(DATA IN THIS EXERCISE)
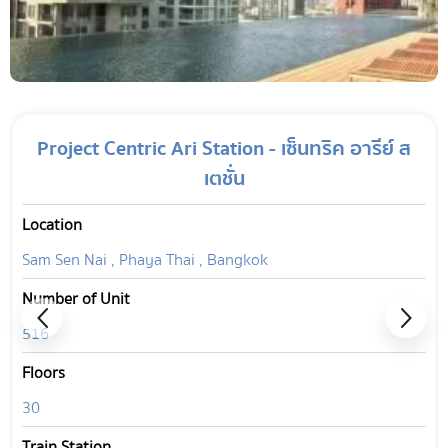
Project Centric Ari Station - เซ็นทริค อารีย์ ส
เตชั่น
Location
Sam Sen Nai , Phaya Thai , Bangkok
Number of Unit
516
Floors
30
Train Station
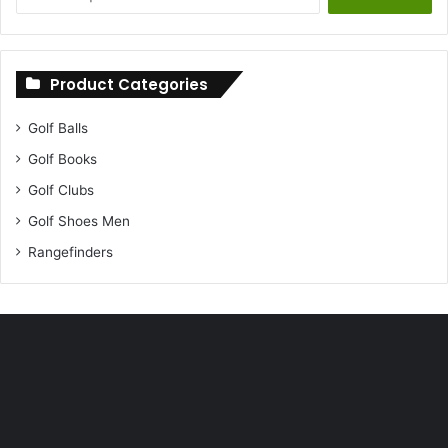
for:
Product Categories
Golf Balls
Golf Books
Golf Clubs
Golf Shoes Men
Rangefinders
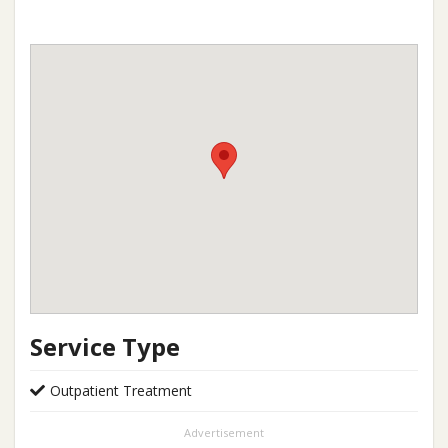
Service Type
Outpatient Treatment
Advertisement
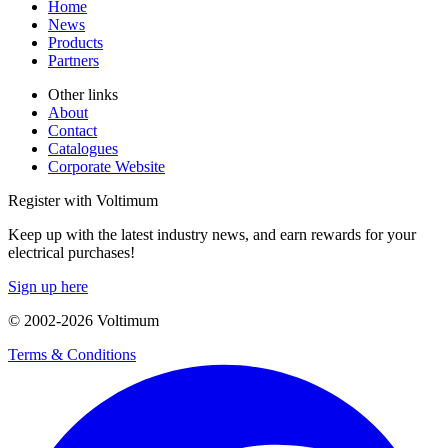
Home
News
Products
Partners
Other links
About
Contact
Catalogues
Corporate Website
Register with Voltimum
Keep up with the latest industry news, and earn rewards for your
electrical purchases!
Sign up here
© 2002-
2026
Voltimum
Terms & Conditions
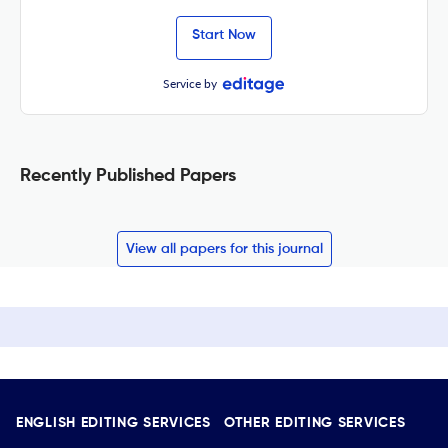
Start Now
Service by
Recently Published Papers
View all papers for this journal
(End DATA IN THIS EXERCISE)
(DATA IN THIS EXERCISE)
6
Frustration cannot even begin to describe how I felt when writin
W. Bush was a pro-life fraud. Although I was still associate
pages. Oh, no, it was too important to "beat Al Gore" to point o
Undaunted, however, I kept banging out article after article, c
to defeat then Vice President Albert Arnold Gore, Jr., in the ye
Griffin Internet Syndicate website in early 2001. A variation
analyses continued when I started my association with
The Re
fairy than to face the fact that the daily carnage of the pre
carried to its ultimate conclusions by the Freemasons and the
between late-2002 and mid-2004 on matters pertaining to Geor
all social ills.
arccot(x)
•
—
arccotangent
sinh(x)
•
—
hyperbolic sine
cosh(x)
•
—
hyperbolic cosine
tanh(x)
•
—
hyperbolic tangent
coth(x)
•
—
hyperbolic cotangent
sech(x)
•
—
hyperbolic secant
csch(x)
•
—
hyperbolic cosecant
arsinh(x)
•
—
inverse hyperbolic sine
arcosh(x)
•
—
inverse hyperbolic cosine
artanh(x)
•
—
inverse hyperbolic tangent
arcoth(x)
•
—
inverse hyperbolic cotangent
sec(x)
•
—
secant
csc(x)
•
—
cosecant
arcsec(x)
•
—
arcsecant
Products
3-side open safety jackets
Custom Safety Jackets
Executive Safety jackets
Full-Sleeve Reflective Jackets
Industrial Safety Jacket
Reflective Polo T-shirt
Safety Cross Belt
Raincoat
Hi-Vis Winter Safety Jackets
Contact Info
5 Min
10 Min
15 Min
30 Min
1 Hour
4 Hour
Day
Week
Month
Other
(End DATA IN THIS EXERCISE)
WHAT THE EXERCISE ASKS: Display every line of the records above that contains the string "Golf", treating uppercase and lowercase letters as distinct.

RESULT FOR THIS EXERCISE:
Golf Balls
Golf Books
Golf Clubs
Golf Shoes Men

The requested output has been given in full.